Apple finally officially made the leap into advertising on apps on its iPhone and iPad last week with the announcement of iAd. Of course, we’ve all been expecting that since they acquired Quattro Wireless—but it looked like no one was as excited as soon-to-be-full-on-rival Google.
As rumored, Google’s CEO Eric Schmidt is already telling the US government what iAds mean for the mobile ad market. And the bottom line for him? iAds mean the FTC should approve Google’s acquisition of AdMob.
Well, of course.
Google’s acquisition was announced in November. The next month, consumer groups lobbied the FTC, saying the deal would stifle competition in the mobile app ad market. Last month, the FTC turned to rival app advertising companies for feedback on the pending deal.

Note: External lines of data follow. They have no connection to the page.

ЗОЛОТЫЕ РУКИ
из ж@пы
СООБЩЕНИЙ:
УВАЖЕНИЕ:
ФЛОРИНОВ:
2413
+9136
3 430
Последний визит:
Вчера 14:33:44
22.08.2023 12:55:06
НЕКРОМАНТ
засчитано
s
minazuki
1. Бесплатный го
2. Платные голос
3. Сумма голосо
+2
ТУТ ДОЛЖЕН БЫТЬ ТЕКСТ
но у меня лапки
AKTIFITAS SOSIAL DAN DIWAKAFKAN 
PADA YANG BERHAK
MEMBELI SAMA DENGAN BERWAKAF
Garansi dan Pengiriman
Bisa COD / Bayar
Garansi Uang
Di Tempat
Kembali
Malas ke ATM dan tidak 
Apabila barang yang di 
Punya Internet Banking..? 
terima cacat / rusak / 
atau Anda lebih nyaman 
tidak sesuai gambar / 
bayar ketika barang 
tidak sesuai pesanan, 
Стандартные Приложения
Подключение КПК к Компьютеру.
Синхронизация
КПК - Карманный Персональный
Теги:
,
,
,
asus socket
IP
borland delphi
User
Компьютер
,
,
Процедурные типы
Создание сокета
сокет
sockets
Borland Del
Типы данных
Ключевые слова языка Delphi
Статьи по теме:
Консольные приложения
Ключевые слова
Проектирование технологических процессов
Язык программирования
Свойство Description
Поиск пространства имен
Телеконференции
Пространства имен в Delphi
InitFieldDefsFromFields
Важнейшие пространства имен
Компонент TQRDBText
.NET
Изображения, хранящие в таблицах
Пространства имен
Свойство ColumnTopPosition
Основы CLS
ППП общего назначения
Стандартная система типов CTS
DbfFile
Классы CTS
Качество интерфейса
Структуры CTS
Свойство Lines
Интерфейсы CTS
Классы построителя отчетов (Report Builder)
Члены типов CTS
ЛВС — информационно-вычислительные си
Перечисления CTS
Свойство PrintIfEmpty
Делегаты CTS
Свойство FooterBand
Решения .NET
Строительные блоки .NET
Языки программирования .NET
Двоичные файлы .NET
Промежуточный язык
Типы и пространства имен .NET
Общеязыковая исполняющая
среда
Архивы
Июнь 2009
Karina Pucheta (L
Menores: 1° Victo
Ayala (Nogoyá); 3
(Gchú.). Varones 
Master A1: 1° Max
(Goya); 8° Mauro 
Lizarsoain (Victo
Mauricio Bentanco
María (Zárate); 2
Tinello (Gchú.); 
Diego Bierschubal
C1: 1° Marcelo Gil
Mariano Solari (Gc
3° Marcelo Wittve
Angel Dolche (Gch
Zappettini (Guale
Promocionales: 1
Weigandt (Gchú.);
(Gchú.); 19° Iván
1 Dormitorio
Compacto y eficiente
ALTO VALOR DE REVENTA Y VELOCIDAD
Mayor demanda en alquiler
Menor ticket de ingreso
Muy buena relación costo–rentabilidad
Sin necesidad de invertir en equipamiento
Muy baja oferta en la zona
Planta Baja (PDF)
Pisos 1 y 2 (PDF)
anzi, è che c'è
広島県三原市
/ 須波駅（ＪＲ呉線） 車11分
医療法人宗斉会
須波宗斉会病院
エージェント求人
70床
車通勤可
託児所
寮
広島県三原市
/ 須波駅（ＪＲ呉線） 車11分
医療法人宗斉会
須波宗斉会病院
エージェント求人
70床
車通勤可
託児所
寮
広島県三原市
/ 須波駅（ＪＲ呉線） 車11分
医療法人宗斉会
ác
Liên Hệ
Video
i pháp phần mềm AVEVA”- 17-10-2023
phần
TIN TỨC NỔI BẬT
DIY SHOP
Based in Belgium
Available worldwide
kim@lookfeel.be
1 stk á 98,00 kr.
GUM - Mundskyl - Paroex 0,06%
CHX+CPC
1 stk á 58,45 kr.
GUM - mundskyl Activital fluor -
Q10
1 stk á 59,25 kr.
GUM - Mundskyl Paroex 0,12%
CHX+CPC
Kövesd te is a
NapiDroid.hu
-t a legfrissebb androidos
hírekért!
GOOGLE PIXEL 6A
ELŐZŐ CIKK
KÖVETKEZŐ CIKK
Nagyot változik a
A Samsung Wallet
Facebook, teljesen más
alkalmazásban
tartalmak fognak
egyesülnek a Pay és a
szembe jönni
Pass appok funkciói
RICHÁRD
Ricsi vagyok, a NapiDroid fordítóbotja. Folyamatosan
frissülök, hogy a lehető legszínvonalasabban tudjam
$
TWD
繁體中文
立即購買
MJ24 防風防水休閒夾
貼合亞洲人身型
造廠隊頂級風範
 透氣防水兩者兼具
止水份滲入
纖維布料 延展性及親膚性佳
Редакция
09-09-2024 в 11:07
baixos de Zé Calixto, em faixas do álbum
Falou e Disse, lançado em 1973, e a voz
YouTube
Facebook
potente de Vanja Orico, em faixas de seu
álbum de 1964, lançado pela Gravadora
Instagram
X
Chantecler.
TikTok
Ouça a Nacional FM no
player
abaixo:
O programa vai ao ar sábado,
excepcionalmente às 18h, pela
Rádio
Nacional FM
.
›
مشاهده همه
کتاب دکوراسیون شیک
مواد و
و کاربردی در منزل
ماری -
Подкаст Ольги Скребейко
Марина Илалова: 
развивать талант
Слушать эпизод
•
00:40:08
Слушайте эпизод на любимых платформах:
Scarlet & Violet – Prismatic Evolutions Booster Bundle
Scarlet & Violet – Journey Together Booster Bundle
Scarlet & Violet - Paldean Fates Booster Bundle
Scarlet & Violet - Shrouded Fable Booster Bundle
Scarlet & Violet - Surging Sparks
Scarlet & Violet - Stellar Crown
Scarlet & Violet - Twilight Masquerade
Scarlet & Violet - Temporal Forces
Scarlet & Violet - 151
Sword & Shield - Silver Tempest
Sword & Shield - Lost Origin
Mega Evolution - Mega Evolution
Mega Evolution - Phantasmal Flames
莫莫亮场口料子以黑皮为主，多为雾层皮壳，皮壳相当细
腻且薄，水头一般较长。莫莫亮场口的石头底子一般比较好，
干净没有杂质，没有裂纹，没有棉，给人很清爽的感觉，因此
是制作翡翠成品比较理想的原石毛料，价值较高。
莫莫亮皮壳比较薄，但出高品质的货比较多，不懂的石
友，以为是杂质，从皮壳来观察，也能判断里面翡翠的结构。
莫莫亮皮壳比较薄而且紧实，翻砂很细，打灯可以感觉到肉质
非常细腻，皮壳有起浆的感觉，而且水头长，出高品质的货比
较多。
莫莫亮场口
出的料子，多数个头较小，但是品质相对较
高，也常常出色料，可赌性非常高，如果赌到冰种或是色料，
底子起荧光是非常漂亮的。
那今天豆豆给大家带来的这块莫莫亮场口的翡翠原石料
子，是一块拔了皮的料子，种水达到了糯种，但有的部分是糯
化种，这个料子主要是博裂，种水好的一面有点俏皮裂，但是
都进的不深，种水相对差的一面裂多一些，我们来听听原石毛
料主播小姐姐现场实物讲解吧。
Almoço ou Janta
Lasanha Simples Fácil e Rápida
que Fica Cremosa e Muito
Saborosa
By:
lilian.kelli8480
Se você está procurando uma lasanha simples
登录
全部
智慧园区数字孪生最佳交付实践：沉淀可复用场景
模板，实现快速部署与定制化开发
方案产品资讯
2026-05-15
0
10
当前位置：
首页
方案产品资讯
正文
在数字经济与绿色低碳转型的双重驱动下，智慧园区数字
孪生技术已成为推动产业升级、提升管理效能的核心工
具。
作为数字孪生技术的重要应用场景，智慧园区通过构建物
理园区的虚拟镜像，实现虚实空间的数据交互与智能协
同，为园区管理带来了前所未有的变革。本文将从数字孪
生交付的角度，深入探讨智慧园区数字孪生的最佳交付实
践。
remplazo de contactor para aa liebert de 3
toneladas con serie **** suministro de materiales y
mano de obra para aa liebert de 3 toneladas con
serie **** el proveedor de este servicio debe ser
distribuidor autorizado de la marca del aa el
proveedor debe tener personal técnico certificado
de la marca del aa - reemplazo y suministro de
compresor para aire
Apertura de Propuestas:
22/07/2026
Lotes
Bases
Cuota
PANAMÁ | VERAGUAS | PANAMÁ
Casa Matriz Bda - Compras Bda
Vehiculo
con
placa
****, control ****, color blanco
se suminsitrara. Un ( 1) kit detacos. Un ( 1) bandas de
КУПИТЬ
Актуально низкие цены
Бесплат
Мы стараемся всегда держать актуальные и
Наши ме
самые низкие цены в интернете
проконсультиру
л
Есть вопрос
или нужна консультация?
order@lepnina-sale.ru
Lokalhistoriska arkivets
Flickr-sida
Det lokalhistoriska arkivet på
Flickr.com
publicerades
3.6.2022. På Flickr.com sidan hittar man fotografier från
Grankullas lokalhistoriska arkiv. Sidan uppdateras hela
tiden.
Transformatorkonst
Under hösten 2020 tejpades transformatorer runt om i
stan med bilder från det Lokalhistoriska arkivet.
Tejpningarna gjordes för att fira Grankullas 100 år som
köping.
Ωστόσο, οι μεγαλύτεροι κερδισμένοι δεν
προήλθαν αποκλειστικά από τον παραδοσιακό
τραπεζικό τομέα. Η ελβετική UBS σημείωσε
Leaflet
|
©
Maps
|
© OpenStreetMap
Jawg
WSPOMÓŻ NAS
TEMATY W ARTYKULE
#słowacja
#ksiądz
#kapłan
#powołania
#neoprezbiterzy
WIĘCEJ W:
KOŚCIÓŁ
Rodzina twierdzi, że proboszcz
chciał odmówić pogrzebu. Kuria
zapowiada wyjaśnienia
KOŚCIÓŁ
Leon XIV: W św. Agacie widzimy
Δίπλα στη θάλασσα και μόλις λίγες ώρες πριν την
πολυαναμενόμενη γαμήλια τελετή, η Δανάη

According to Reuters, Schmidt thinks iAds pretty much make his case for him:
Apple’s plan to make a foray into the advertising market with iAd, was “evidence of a highly competitive market.”
“It just seems obvious to me,” said Schmidt.
Of course, Quattro was already a player in the app ad market, so it’s not like Apple’s introducing a totally new entity. However, with Apple’s backing, Quattro may be positioned to truly compete with a giant like Google.
It looks like Google definitely needs the help. According to Reuters:
FTC staff have been canvassing app developers to try to line up support to fight the deal, said one developer, who asked to remain unidentified because he had been interviewed by FTC attorneys.
“It’s been really interesting talking to them because they are so dead set against this,” said the developer. “They have been clearly positioning to try to stop this.”
Google is edging closer and closer to government action. In 2008, Google dropped its search ad deal with Yahoo just hours before the DOJ was going to file antitrust charges. Last year, Schmidt resigned from the Apple board after FTC scrutiny of his involvement in the two companies (and also because they both wanted to buy AdMob).
What do you think? Will this finally be the time Google can’t escape the government’s scrutiny?